*** Opening Provided data ***

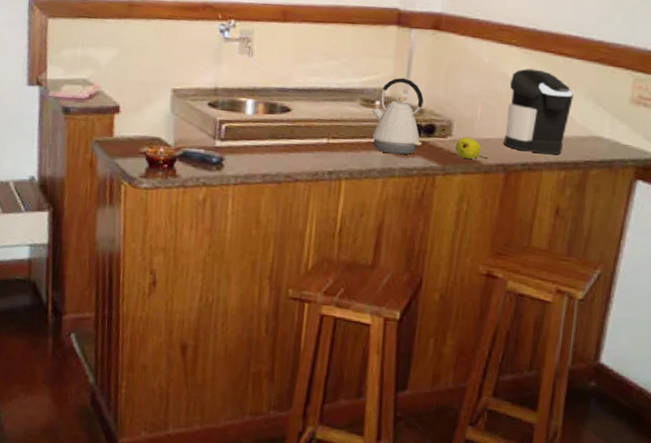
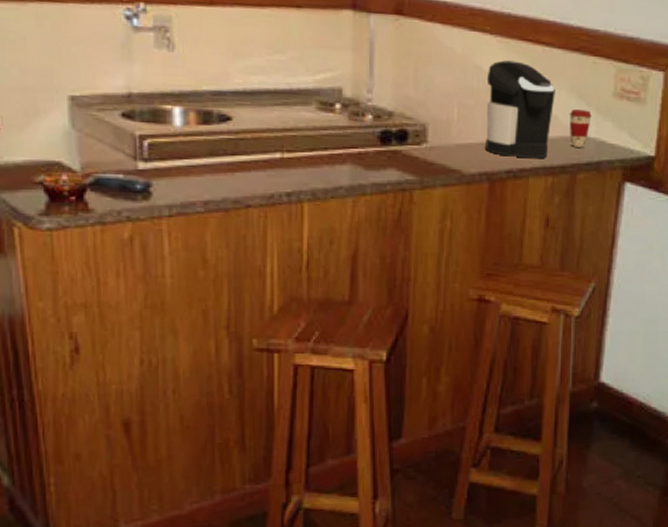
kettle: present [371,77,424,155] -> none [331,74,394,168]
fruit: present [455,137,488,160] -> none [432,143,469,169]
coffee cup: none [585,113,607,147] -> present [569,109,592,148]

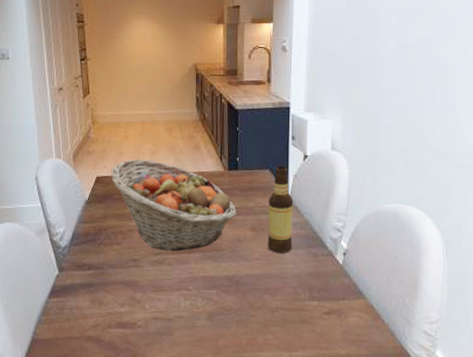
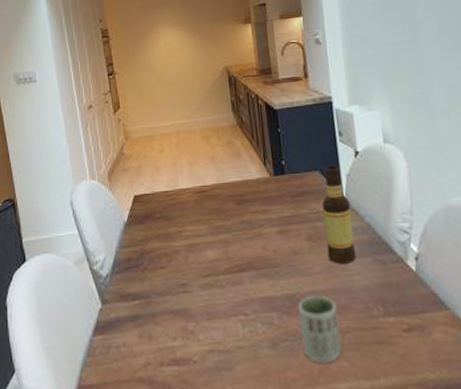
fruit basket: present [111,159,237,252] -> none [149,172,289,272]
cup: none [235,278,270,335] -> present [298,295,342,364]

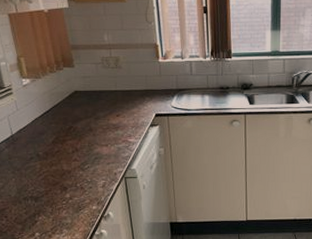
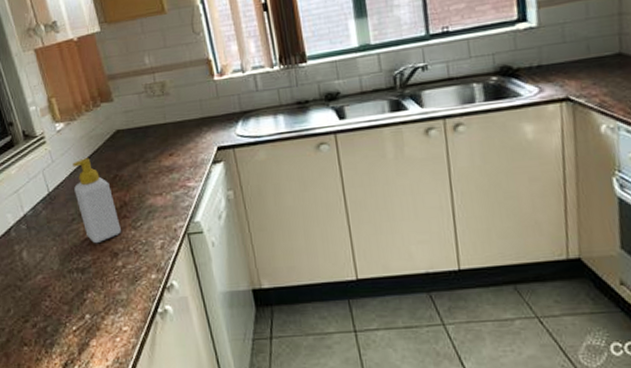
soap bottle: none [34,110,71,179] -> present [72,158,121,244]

*** Closing Provided data ***

## Task prompt
Pictures are not part of the answer. Restate word for word the lines from the one with "coffee cup: none" through the last line of the records.

## Completed exercise
coffee cup: none [585,113,607,147] -> present [569,109,592,148]

fruit basket: present [111,159,237,252] -> none [149,172,289,272]
cup: none [235,278,270,335] -> present [298,295,342,364]

soap bottle: none [34,110,71,179] -> present [72,158,121,244]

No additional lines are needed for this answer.